Nous envisageons toujours le changement comme une rupture brutale par rapport à une époque considérée comme dépassée, défaillante, et dont la seule dignité consisterait à avoir esquissé notre glorieux présent. On aura reconnu, ici, le modèle propre aux philosophies de l'histoire, le prototype des idéologies progressistes, la matrice des plus redoutables dialectiques. Inaugurer c'est discréditer ; fonder c'est mettre à l'écart ; chaque coup d'envoi est d'abord un coup de force. Voilà saint Paul : "un discours qui sépare en toute netteté le présent du passé et qui, en même temps, fait apparaître dans sa vérité ce que ce passé ne pouvait pas reconnaître, ce qu'il était incapable de comprendre - son aveuglement ou son refus d'admettre les formes de la nouvelle réalité".

Pour saisir la postérité d'un tel schéma, que les esprits d'Occident, "et ceux-là mêmes qui se croient sans rapport aucun avec la théologie ou avec le christianisme", n'en finissent plus d'ânonner, Jean-Michel Rey mobilise quelques théologiens, à commencer par le regretté Stanislas Breton. Il cite également certains théoriciens de la refondation sociale, qui voyaient en saint Paul un génial précurseur : Henri de Saint-Simon, Pierre Leroux, Edgar Quinet... Mais il s'en remet surtout aux écrivains et à ce qu'ils ont dit de l'apôtre. Avec Rousseau, Hugo ou Valéry, il interroge la singularité d'une langue charnelle, charmeuse, qui permet à tout un chacun de se bricoler son propre Paul. A un philosophe comme Locke, Rey emprunte encore ses remarques sur le rythme formel des Epîtres : leur division en versets les offre à lire comme autant d'aphorismes, de fragments éclatés, permettant ainsi aux dogmatiques de fabriquer un apôtre à leur convenance.

Mais davantage que l'éparpillement, précise l'auteur, c'est son aspect répétitif qui donne au discours paulinien une telle puissance de séduction. Cette parole insistante, rageusement assertive, que nous n'avons cessé de relancer depuis qu'elle a été proférée, sonne elle-même comme une parole de bègue.
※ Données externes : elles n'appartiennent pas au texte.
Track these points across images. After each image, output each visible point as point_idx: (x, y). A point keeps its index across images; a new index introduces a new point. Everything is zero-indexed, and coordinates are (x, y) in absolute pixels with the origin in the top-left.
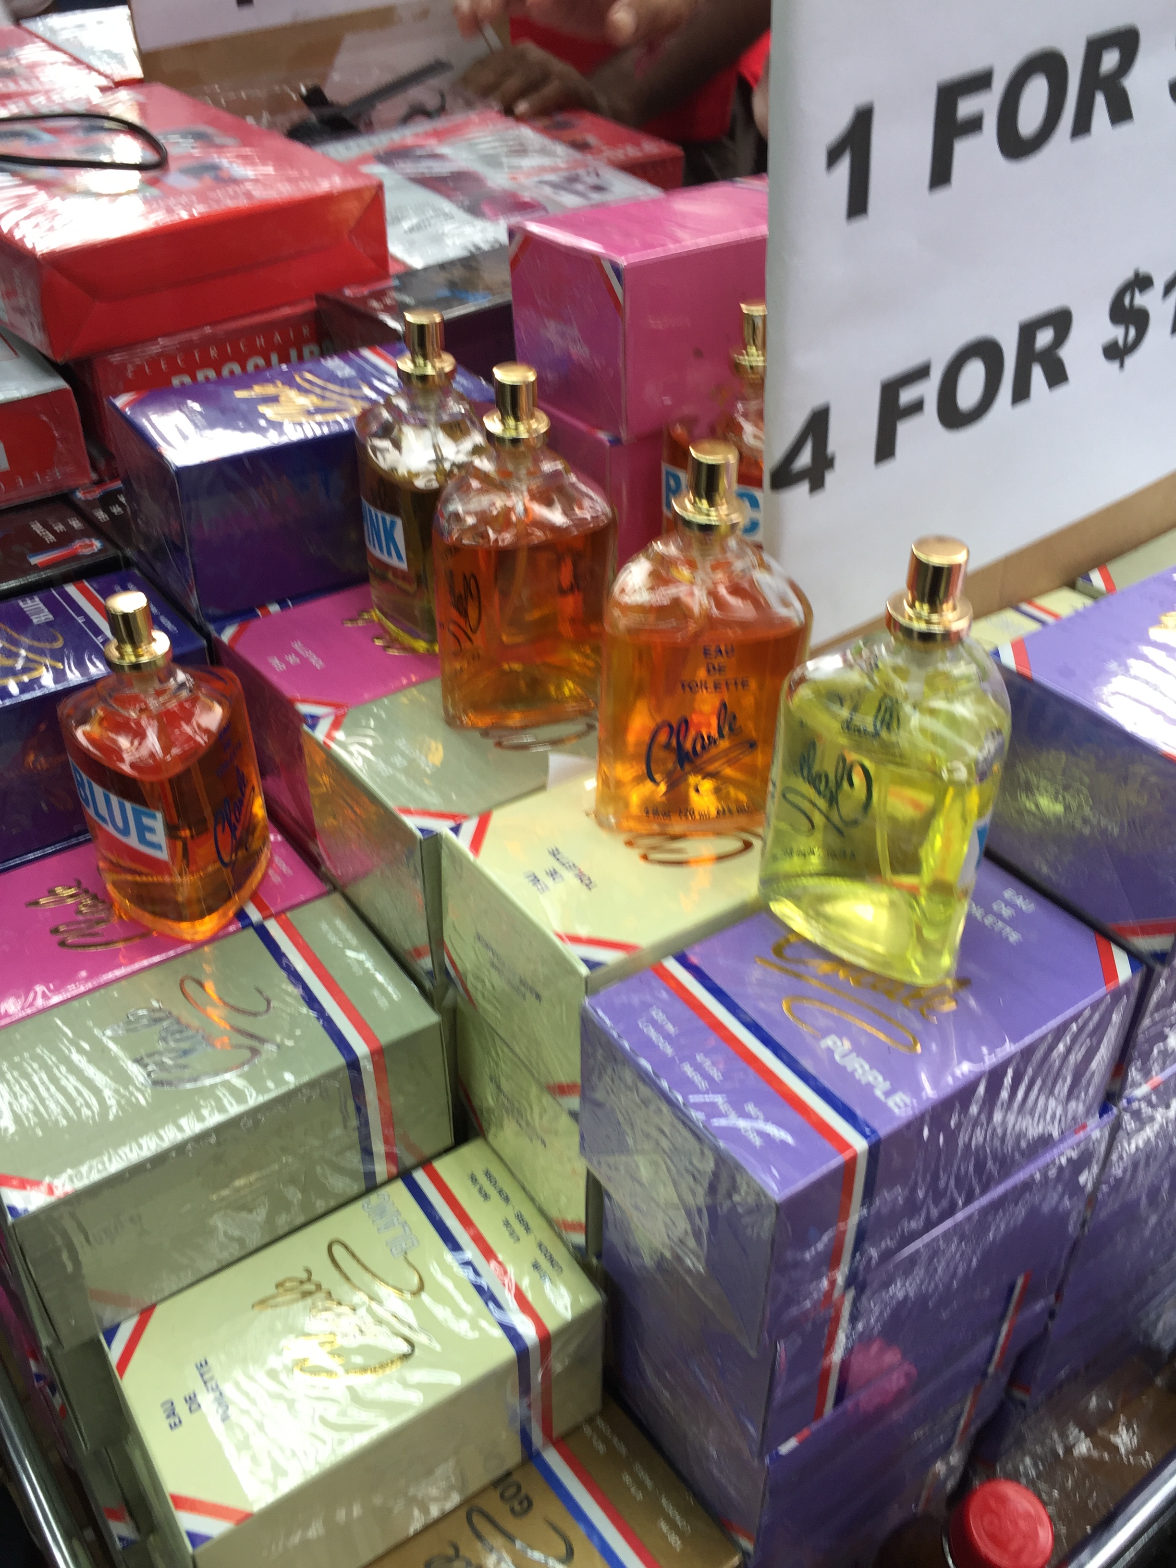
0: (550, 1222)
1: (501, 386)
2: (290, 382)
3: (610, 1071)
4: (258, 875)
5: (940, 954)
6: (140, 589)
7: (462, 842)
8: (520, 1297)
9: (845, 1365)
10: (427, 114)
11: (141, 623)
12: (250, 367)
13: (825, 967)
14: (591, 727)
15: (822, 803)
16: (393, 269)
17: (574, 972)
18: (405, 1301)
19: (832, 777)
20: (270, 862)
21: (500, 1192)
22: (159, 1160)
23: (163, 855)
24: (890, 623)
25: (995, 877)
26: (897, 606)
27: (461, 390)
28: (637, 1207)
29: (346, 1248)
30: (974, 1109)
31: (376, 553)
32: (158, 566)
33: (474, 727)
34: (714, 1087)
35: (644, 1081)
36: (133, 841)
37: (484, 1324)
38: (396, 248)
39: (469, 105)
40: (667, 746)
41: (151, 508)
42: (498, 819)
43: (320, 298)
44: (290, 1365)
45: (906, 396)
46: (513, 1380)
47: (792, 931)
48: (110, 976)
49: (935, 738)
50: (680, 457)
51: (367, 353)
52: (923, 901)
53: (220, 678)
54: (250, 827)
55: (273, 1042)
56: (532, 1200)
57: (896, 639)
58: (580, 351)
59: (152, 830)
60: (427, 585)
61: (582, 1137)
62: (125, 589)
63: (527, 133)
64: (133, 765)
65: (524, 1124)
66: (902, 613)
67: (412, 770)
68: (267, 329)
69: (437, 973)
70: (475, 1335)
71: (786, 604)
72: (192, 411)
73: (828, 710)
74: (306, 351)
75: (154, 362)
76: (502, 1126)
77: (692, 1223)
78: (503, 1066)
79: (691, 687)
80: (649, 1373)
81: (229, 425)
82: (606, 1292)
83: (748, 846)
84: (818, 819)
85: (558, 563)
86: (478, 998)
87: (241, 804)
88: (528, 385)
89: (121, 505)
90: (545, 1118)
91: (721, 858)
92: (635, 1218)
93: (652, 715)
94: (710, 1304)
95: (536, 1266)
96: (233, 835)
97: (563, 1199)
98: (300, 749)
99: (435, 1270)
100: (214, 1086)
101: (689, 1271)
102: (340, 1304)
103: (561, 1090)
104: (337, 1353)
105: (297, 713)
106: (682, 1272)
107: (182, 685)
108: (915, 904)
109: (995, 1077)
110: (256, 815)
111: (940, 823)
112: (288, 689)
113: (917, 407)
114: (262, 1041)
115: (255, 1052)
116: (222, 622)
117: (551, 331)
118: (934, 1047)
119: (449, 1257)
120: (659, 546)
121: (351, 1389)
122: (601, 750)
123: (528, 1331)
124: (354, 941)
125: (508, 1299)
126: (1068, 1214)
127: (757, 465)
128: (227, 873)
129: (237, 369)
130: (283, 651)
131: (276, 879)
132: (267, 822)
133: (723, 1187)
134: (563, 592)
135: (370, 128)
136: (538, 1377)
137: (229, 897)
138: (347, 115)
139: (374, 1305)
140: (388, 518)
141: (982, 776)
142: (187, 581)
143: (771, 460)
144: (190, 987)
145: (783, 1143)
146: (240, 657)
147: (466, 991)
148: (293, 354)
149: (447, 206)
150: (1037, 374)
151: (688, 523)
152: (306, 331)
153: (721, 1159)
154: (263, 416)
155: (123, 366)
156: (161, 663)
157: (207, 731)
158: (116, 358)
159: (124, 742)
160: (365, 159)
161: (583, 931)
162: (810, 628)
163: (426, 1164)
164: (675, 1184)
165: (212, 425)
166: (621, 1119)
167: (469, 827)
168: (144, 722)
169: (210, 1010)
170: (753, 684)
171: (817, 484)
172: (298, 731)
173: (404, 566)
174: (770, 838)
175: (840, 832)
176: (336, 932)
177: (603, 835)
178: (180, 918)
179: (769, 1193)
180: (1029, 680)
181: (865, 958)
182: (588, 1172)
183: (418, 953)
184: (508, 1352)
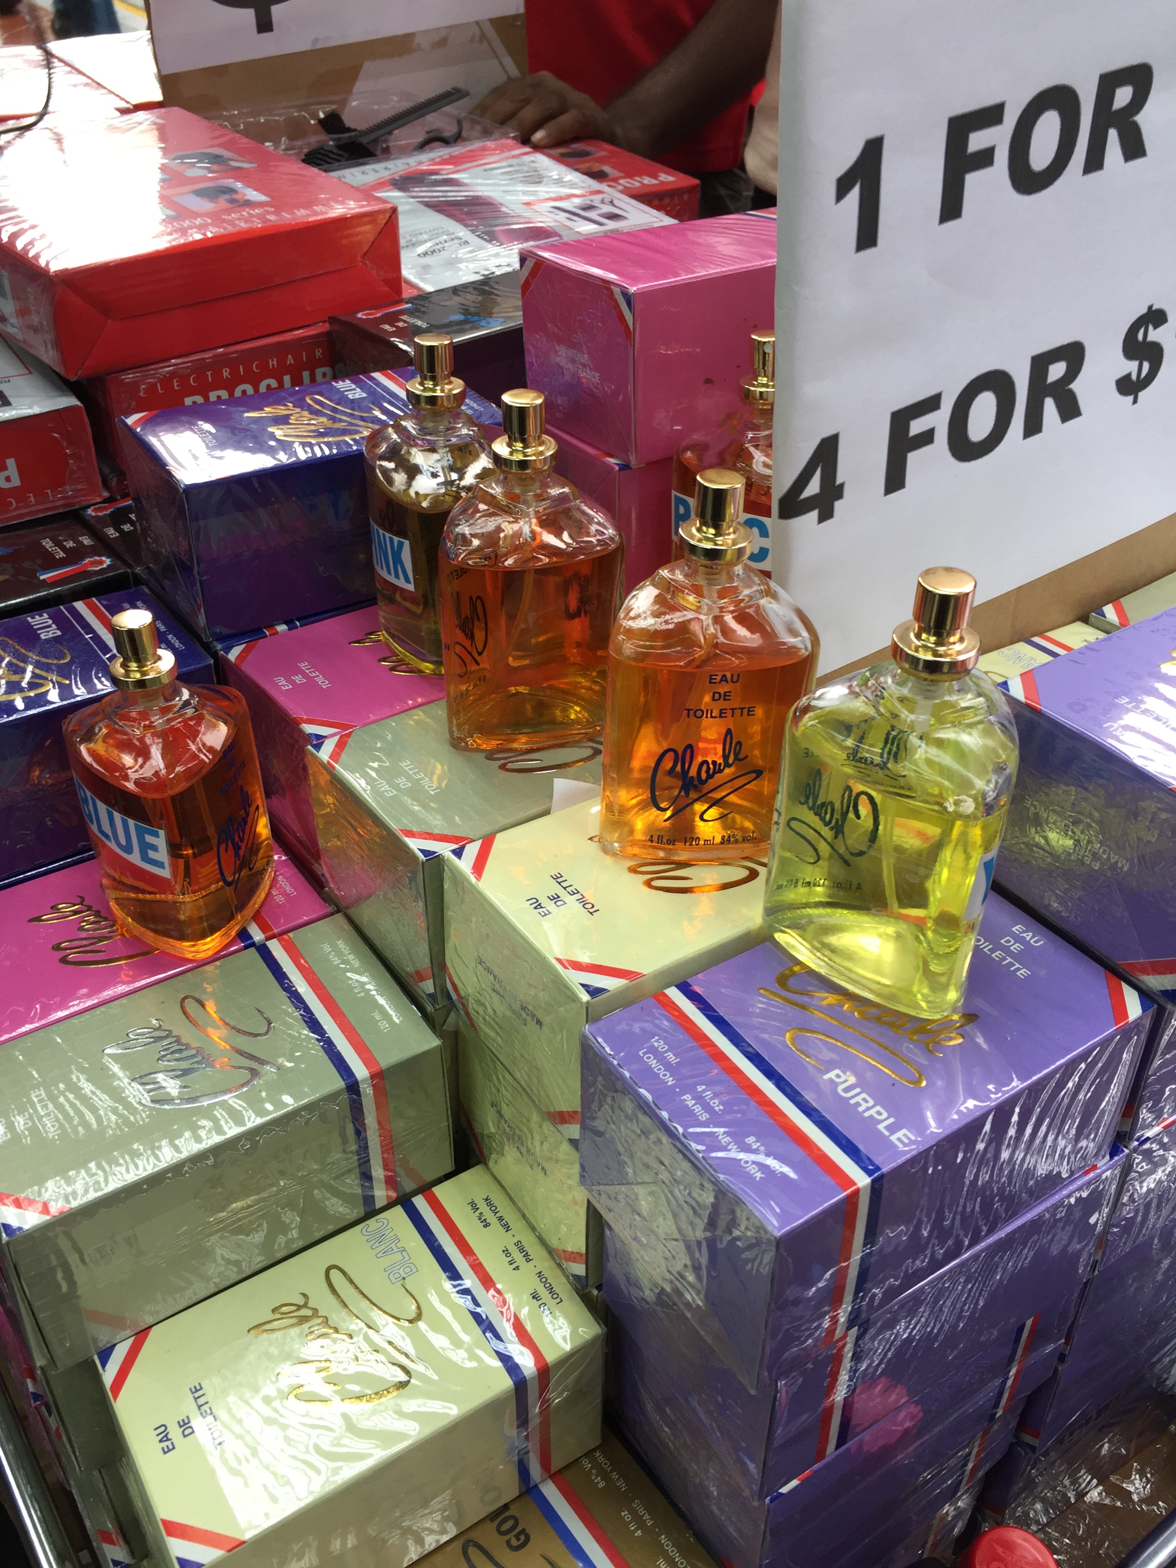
0: (551, 1252)
1: (509, 408)
2: (300, 404)
3: (609, 1100)
4: (261, 894)
5: (945, 988)
6: (149, 608)
7: (465, 865)
8: (519, 1327)
9: (848, 1404)
10: (446, 142)
11: (147, 640)
12: (263, 388)
13: (831, 999)
14: (597, 752)
15: (827, 832)
16: (407, 293)
17: (575, 999)
18: (401, 1328)
19: (837, 806)
20: (274, 881)
21: (501, 1219)
22: (155, 1180)
23: (165, 873)
24: (896, 652)
25: (1004, 912)
26: (904, 637)
27: (470, 412)
28: (636, 1239)
29: (344, 1273)
30: (981, 1146)
31: (384, 574)
32: (167, 583)
33: (478, 750)
34: (715, 1119)
35: (645, 1113)
36: (135, 858)
37: (480, 1353)
38: (408, 272)
39: (486, 133)
40: (671, 772)
41: (160, 525)
42: (501, 841)
43: (332, 320)
44: (286, 1390)
45: (917, 427)
46: (510, 1412)
47: (799, 963)
48: (108, 993)
49: (943, 771)
50: (688, 484)
51: (377, 375)
52: (930, 934)
53: (226, 697)
54: (254, 847)
55: (273, 1064)
56: (533, 1229)
57: (903, 669)
58: (590, 377)
59: (155, 848)
60: (434, 606)
61: (583, 1167)
62: (135, 607)
63: (542, 161)
64: (137, 783)
65: (524, 1150)
66: (909, 643)
67: (416, 792)
68: (281, 349)
69: (439, 996)
70: (474, 1364)
71: (794, 633)
72: (202, 432)
73: (833, 738)
74: (319, 372)
75: (166, 381)
76: (503, 1155)
77: (692, 1258)
78: (504, 1092)
79: (697, 714)
80: (649, 1407)
81: (239, 446)
82: (606, 1326)
83: (753, 875)
84: (823, 847)
85: (564, 589)
86: (479, 1022)
87: (245, 823)
88: (535, 407)
89: (132, 523)
90: (546, 1145)
91: (726, 886)
92: (636, 1253)
93: (657, 740)
94: (709, 1340)
95: (535, 1296)
96: (237, 855)
97: (564, 1229)
98: (305, 768)
99: (434, 1299)
100: (212, 1107)
101: (687, 1304)
102: (336, 1331)
103: (561, 1118)
104: (331, 1381)
105: (301, 732)
106: (682, 1306)
107: (187, 703)
108: (922, 938)
109: (1002, 1112)
110: (260, 835)
111: (947, 854)
112: (294, 709)
113: (927, 438)
114: (263, 1062)
115: (254, 1073)
116: (230, 640)
117: (562, 356)
118: (939, 1083)
119: (447, 1285)
120: (664, 573)
121: (345, 1416)
122: (605, 775)
123: (526, 1362)
124: (356, 964)
125: (506, 1329)
126: (1078, 1254)
127: (767, 492)
128: (229, 891)
129: (250, 390)
130: (291, 670)
131: (280, 899)
132: (271, 841)
133: (723, 1221)
134: (571, 616)
135: (387, 153)
136: (535, 1410)
137: (232, 917)
138: (364, 140)
139: (371, 1332)
140: (396, 539)
141: (990, 809)
142: (196, 601)
143: (780, 487)
144: (191, 1006)
145: (784, 1175)
146: (247, 676)
147: (468, 1014)
148: (306, 375)
149: (462, 232)
150: (1049, 405)
151: (693, 549)
152: (318, 353)
153: (721, 1192)
154: (273, 437)
155: (135, 384)
156: (166, 681)
157: (211, 749)
158: (129, 377)
159: (127, 760)
160: (381, 185)
161: (585, 958)
162: (817, 657)
163: (425, 1189)
164: (675, 1216)
165: (222, 445)
166: (621, 1149)
167: (472, 850)
168: (148, 741)
169: (210, 1030)
170: (759, 712)
171: (826, 515)
172: (302, 752)
173: (411, 587)
174: (775, 865)
175: (847, 863)
176: (339, 954)
177: (608, 860)
178: (182, 938)
179: (770, 1228)
180: (1039, 713)
181: (871, 991)
182: (589, 1202)
183: (420, 976)
184: (506, 1383)
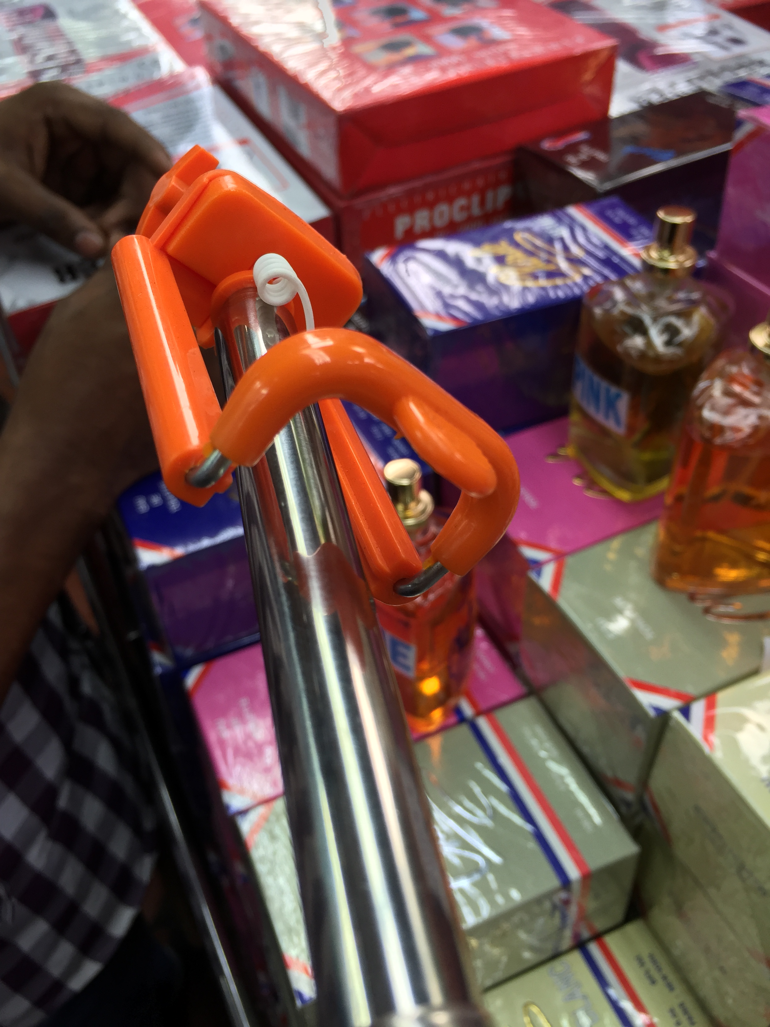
7: (694, 727)
12: (456, 208)
21: (664, 978)
23: (410, 673)
51: (573, 211)
59: (404, 656)
105: (520, 554)
129: (446, 209)
131: (481, 674)
140: (614, 390)
147: (665, 832)
148: (490, 195)
163: (598, 937)
167: (698, 711)
173: (621, 431)
176: (538, 739)
183: (619, 783)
Bossuet ne notait-il pas que les beaux esprits ont appris "à bégayer humblement dans l'école de Jésus-Christ, sous la discipline de Paul" ? Renan posait lui aussi la question : "Le style de saint Paul (...), qu'est-il, à sa manière, si ce n'est l'improvisation étouffée, haletante, informe, du "glossolale" ? (...). On dirait un bègue dans la bouche duquel les sons s'étouffent, se heurtent et aboutissent à une pantomime confuse, mais souverainement expressive."

Paul, pauvre dans l'expression, mais suscitant une infinie richesse de commentaires ; Paul, écrivant à peine, mais toujours repris, cité, plagié, pillé : en spécialiste de la littérature, en fin connaisseur de la psychanalyse aussi, Jean-Michel Rey écoute le discours de l'apôtre. Il repère ses failles sans les nommer, distingue ses non-dits, énonce simplement leurs effets. Quand le silence s'installe, il tend l'oreille, dans l'espoir de saisir tel vertige, tel refoulé : "Ce qui a fasciné, le plus souvent, ce serait cette extrême virulence de la négation qu'on trouve à l'oeuvre chez l'apôtre. On a le sentiment pourtant que, parfois, apparaît en filigrane chez Paul la redoutable question du prix à payer pour une telle fondation, pour un tel escamotage d'un passé passablement encombrant. Une question qui concerne évidemment toute institution..."

Page après page, Jean-Michel Rey tourne donc autour des mêmes phrases, des mêmes mots, et cet essai aussi bref qu'élégant prend lui-même une tournure ruminante. Ainsi peut-il exhiber la façon dont saint Paul ventriloque le discours politique en Occident. Ressassant le ressassement, Rey montre comment nos désirs de rupture demeurent hantés par cet universel bégaiement.